* _TASK DESCRIPTION_
Below are the records to retype. Keep every character exactly and leave out the pictures.

☆ ☆ ☆ ☆ ☆ ☆ ☆

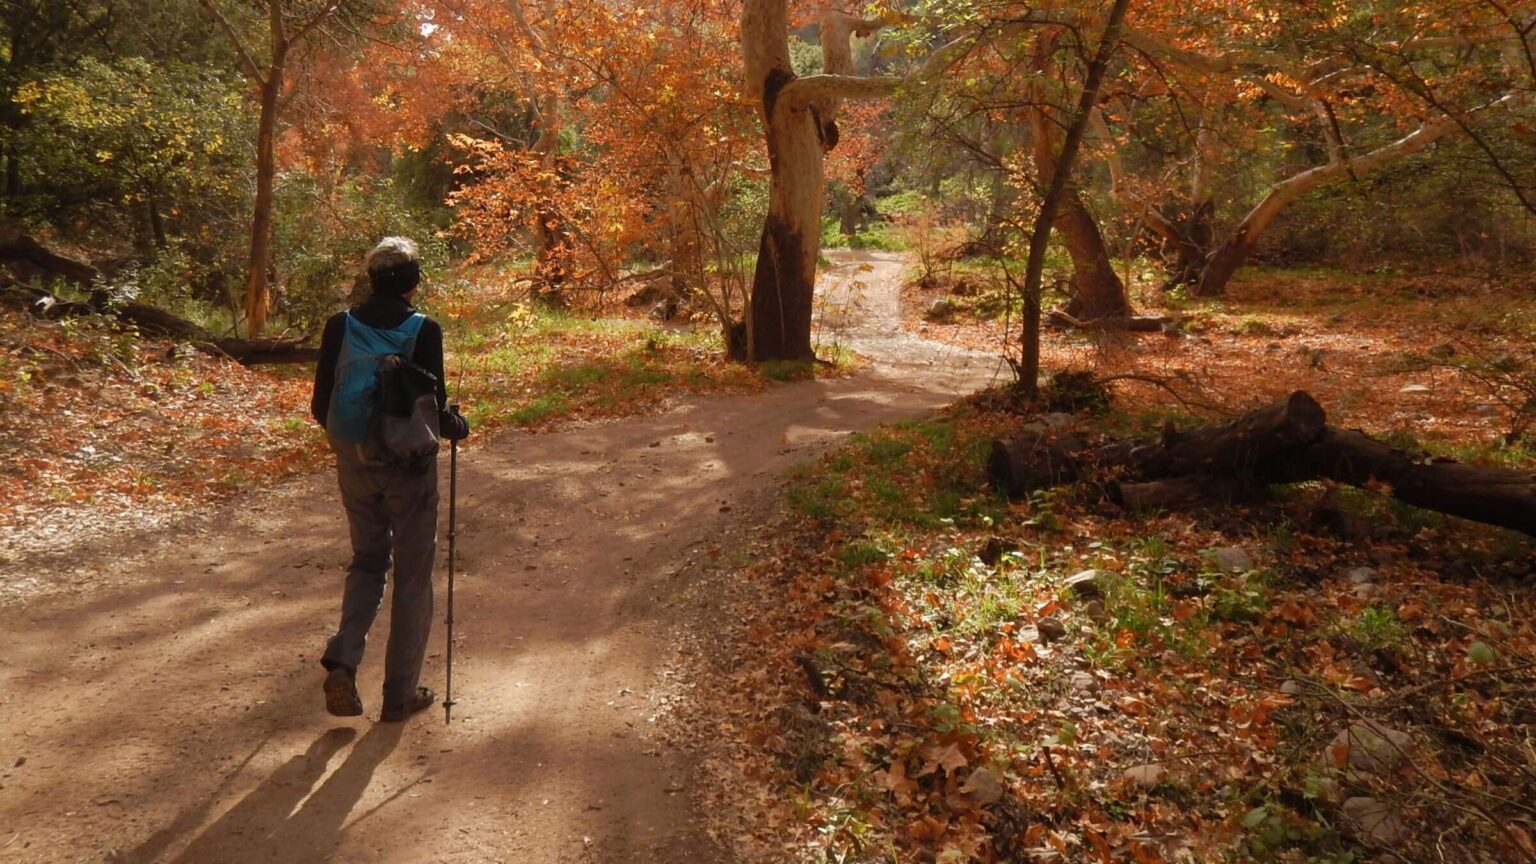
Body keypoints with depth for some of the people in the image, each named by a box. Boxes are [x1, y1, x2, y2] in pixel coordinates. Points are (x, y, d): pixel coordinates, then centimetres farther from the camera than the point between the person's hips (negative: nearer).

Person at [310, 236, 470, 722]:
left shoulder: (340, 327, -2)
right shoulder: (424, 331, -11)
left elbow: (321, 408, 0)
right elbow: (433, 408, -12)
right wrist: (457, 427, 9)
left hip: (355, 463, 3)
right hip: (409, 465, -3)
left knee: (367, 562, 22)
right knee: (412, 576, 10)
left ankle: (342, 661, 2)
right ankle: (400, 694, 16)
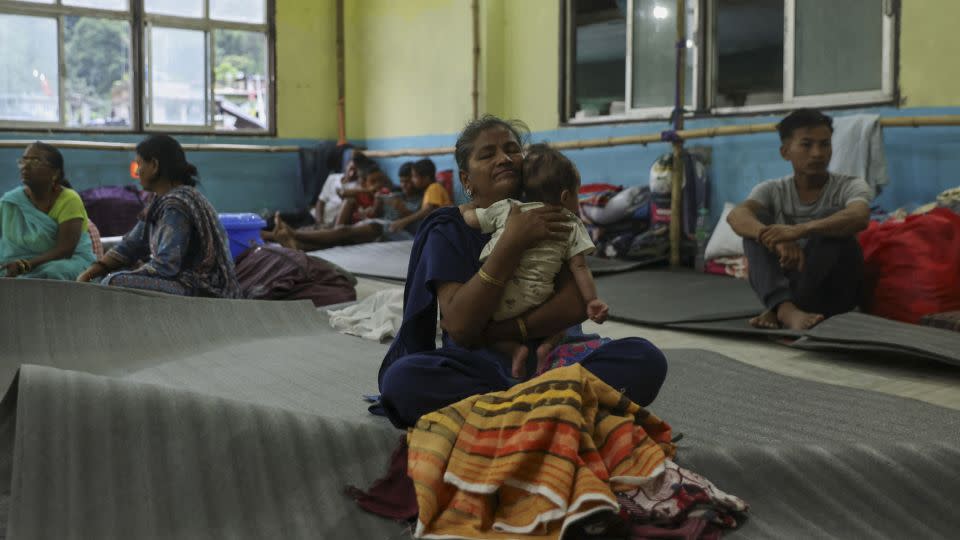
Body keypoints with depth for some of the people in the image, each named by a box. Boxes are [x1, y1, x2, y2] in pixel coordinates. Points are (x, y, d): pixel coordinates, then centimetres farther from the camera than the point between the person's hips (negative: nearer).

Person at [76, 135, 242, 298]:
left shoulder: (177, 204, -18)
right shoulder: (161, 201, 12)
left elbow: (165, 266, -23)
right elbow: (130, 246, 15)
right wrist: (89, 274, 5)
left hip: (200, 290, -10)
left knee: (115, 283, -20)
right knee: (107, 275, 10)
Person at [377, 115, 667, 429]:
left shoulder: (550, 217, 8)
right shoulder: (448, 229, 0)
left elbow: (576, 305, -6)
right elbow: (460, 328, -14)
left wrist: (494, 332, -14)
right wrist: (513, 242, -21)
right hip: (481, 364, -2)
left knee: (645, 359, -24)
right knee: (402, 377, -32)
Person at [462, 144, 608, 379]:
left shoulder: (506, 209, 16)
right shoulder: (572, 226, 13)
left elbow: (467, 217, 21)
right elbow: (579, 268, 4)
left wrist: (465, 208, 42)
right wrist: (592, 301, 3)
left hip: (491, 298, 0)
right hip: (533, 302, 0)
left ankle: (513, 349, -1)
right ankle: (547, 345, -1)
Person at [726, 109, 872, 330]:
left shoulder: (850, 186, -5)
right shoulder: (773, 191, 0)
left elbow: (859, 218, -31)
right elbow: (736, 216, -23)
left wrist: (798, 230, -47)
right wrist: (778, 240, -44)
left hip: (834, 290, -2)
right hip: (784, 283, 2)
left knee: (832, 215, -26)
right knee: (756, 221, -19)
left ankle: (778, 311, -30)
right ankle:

☆ ☆ ☆ ☆ ☆ ☆ ☆

* _EXERCISE OUTPUT_
Body keypoints with depth for some of the people in the image, each named by a box. Boxes are [x1, y1, x2, y2] in pixel coordinates. Points are (x, y, d): pixel coordinates, then centimetres farther from the camera than the point between the person's hips (negative: nearer).

Person at [310, 236, 470, 722]:
left shoulder: (340, 327, -2)
right shoulder: (424, 331, -11)
left elbow: (321, 408, 0)
right elbow: (433, 408, -12)
right wrist: (457, 427, 9)
left hip: (355, 463, 3)
right hip: (409, 465, -3)
left knee: (367, 562, 22)
right knee: (412, 576, 10)
left ankle: (342, 661, 2)
right ankle: (400, 694, 16)
Body keypoints with depth for some of the people in the image, each named by a box. Boxes are [x1, y1, x2, y2] in pixel coordinates. Points are (x, y, d): pixel coordinates, then centimetres farther from the camera than the point between the person's hips (negative: nearer).

Person at [76, 135, 242, 298]:
left shoulder: (177, 204, -18)
right shoulder: (161, 201, 12)
left elbow: (165, 266, -23)
right elbow: (130, 246, 15)
right wrist: (89, 274, 5)
left hip: (200, 290, -10)
left knee: (115, 283, -20)
right knee: (107, 275, 10)
Person at [377, 115, 667, 429]:
left shoulder: (550, 217, 8)
right shoulder: (448, 229, 0)
left elbow: (576, 305, -6)
right elbow: (460, 328, -14)
left wrist: (494, 332, -14)
right wrist: (513, 242, -21)
right hip: (481, 364, -2)
left knee: (645, 359, -24)
right knee: (402, 377, -32)
Person at [462, 144, 608, 379]:
left shoulder: (506, 209, 16)
right shoulder: (572, 226, 13)
left elbow: (467, 217, 21)
right elbow: (579, 268, 4)
left wrist: (465, 208, 42)
right wrist: (592, 301, 3)
left hip: (491, 298, 0)
right hip: (533, 302, 0)
left ankle: (513, 349, -1)
right ankle: (547, 345, -1)
Person at [726, 109, 872, 330]:
left shoulder: (850, 186, -5)
right shoulder: (773, 191, 0)
left elbow: (859, 218, -31)
right elbow: (736, 216, -23)
left wrist: (798, 230, -47)
right wrist: (778, 240, -44)
left hip: (834, 290, -2)
right hip: (784, 283, 2)
left knee: (832, 215, -26)
right knee: (756, 221, -19)
left ankle: (778, 311, -30)
right ankle:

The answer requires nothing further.